Of course, the infinitely compromising and slippery Obama is trying to have his cake and eat by promising that he will not actually allow this power to be used except in strict accordance with the constitution. That may provide some temporary relief for US citizens accused of terrorism, at least and until a more gung-ho President is elected or Obama gives in to demands that he must use it – something military sources are looking forward to, it seems. However the provisions on the treatment of foreign captives effectively provide a legal footing in domestic law for the extrajudicial actions of former President Bush’s establishment of Guantanemo Bay and the associated global network of extraordinary rendition and torture / interogation sites. They undoubtedly contravene the Geneva Conventions (see 75 UNTS 135, for example)and several other aspects of International Law, notably the International Covenant on Civil and Political Rights.

But, this is far from the only current assault on the rights of those who remain innocent in law of any criminal act in the USA. In New York, for example, the New York Police Department in conjunction with the CIA was last year revealed as operating a secret surveillance program against Muslims, titled ‘Ancestries of Interest’. It is unlikely to be the only such program. Like Obama’s indefinite detention provision, this is a perversion of the constitutional rights of US citizens. US police forces from the FBI downwards are not generally permitted to use undercover agents without there being some kind of specific allegation or exisiting evidence of crime. Essentially, this makes a whole community subject to categorical suspicion and permanent infiltration and investigation. It seems that every level of policing and justice in the USA from investigation to trial to sentencing has been indelibly stained by the War on Terror.

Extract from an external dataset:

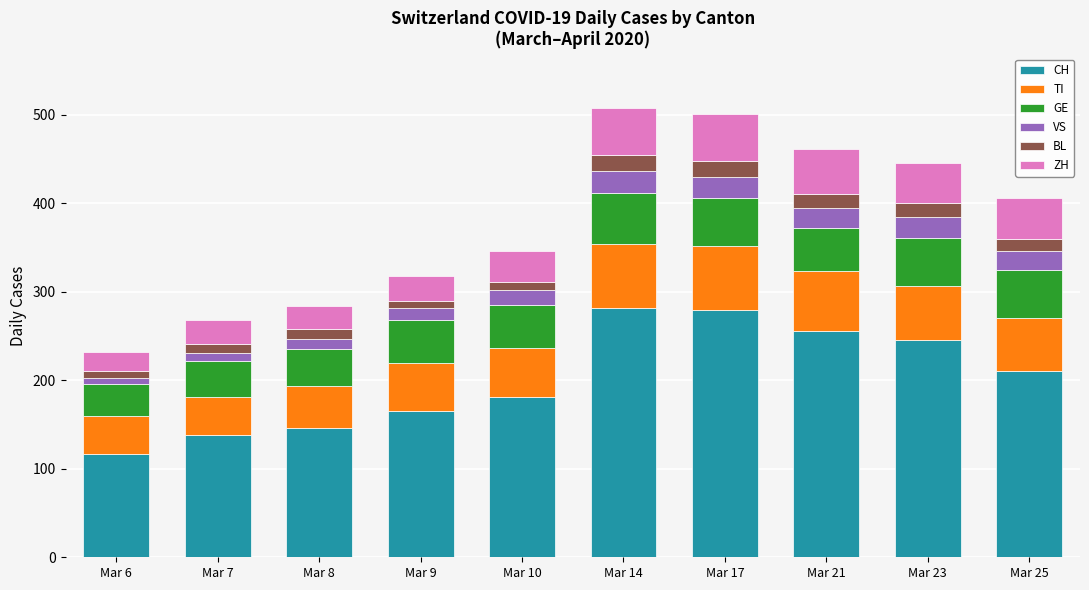

What is the average value of the CH series?

202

But this has all happened several times before of course, and happily not everyone has forgotten their history. Now black Christian pastors who remember the FBI/NSA COINTELPRO operations of the 1960s against black radical and civil rights groups,  are reportedly joining with Islamic groups in opposing the NYPD’s racist and islamophobic surveillance program. Along with the challenges being mounted to Obama’s new law by ACLU and others, there are signs that Obama is no longer being given the benefit of the doubt by many of the groups who supported him first time around. How successful any of these moves will be is anyone’s guess but solidarity that moves beyond American Islamic groups having to defend themselves against the howling mob is something of a step forward.